**Text excerpt:**
☆ ☆ ☆ ☆ ☆
It seems there is an off by one error with the "warning: unused variable" warning. Probably the line number is not saved when the variable identifier token is read, but instead the line following the entire variable declaration is used. Yep, declaring a typeless record supports this theory.
program testpas11;
procedure test; var a: Integer; b: record x,y: Integer; end; c: Integer; begin WriteLn( 'Hello' ); end;
begin end.
% gpc -Wall -c testpas11.pas testpas11.pas: In procedure `test': testpas11.pas:10: warning: unused variable `c' testpas11.pas:9: warning: unused variable `b' testpas11.pas:6: warning: unused variable `a'
1 program testpas11; 2 3 procedure test; 4 var 5 a: Integer; 6 b: record 7 x,y: Integer; 8 end; 9 c: Integer; 10 begin 11 WriteLn( 'Hello' ); 12 end; 13 14 begin 15 end.
It would be nicer if it recorded the identifier's line number when the token was first read - I'm not sure how hard this might be though (might be easy too). Normally GPC is pretty good with line numbers...
Enjoy, Peter.
Peter N Lewis wrote:
It seems there is an off by one error with the "warning: unused variable" warning.
There are many off by one [token] problems with messages. I think I know how to fix them now, but it will require a new Bison version. Even worse, it seems to require a Bison bugfix first, and I don't know how long this will take. So it might get even somewhat worse in the next GPC release, but hopefully correct some time later ...
Frank
Frank Heckenbach wrote:
Peter N Lewis wrote:
It seems there is an off by one error with the "warning: unused variable" warning.
There are many off by one [token] problems with messages. I think I know how to fix them now, but it will require a new Bison version. Even worse, it seems to require a Bison bugfix first, and I don't know how long this will take. So it might get even somewhat worse in the next GPC release, but hopefully correct some time later ...
It may be interesting to note that GCC is shifting to a hand-crafted recursive-descent parser.
"Mark Mitchell of CodeSourcery has contributed a new, hand-crafted recursive-descent C++ parser sponsored by the Los Alamos National Laboratory. The new parser is more standard conforming and fixes many bugs (about 100 in our bug database alone) from the old YACC-derived parser."
See http://gcc.gnu.org/ml/gcc/2000-10/msg00573.html.
I remember friends telling me that hand-crafted recursive-descent parsers were "old fashioned", parser generators were the "real thing" ... Times may change ...
Regards,
Adriaan van Os
On Wednesday, July 16, 2003, at 02:23 PM, Adriaan van Os wrote:
"Mark Mitchell of CodeSourcery has contributed a new, hand-crafted recursive-descent C++ parser sponsored by the Los Alamos National Laboratory. The new parser is more standard conforming and fixes many bugs (about 100 in our bug database alone) from the old YACC-derived parser."
See http://gcc.gnu.org/ml/gcc/2000-10/msg00573.html.
I remember friends telling me that hand-crafted recursive-descent parsers were "old fashioned", parser generators were the "real thing" .... Times may change ...
YACC, is that not a species of Cow?
Adriaan van Os wrote:
Frank Heckenbach wrote:
Peter N Lewis wrote:
It seems there is an off by one error with the "warning: unused variable" warning.
☆ ☆ ☆ ☆ ☆
**Entries supplied:**
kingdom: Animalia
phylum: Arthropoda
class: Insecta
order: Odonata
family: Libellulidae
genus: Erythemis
☆ ☆ ☆ ☆ ☆
**Exercise directions:**
Continue the mailing-list thread about the off-by-one line numbers in GPC's unused-variable warnings, starting right after its last line.

**Right answer:**
There are many off by one [token] problems with messages. I think I know how to fix them now, but it will require a new Bison version. Even worse, it seems to require a Bison bugfix first, and I don't know how long this will take. So it might get even somewhat worse in the next GPC release, but hopefully correct some time later ...
It may be interesting to note that GCC is shifting to a hand-crafted recursive-descent parser.
"Mark Mitchell of CodeSourcery has contributed a new, hand-crafted recursive-descent C++ parser sponsored by the Los Alamos National Laboratory. The new parser is more standard conforming and fixes many bugs (about 100 in our bug database alone) from the old YACC-derived parser."
See http://gcc.gnu.org/ml/gcc/2000-10/msg00573.html.
I remember friends telling me that hand-crafted recursive-descent parsers were "old fashioned", parser generators were the "real thing" ... Times may change ...
I don't think so. IMHO, various people/companies have made their bad experiences with hand-crafted RD parsers. (E.g. Borland, as can be seen from some ambiguities in the BP language. Also I heard Stroustroup has later said that C++ would have had less ambiguities if he had used a generated parser during development.)
Indeed, there are some parse conflicts and even a few ambiguities in the Pascal dialects we support that are very hard to impossible to support in LALR(1). E.g., the dialect-specific keywords (if we don't want to require them to be enabled/disabled explicitly, cf. the mails about that here some months ago), or BP's use of `=' for typed constant initializers (which we currently solve by lexer tricks), or expressions as lower bounds of subrange types (which is really hard, and doesn't work yet).
However, LALR(1) is not the last word in parser generator technology. Recent versions of Bison support so-called GLR parsers (also known as Tomita parsers) which seem capable of resolving all of these conflicts. I'm already experimenting with it, and it looks quite good so far (though I may not use it in the next GPC release, but that's due to the location problems (cf. my reply to Peter's mail) which are mostly unrelated to GLR).
I'm not sure exactly what motivated the g++ people to switch to a hand-crafted parser -- well, if 2000-10 means the date, it was quite some time before Bison supported GLR, ok. And perhaps C++ is too ambiguous even for GLR to work well, I don't know (-; though the GLR example in the Bison manual is in fact about C++).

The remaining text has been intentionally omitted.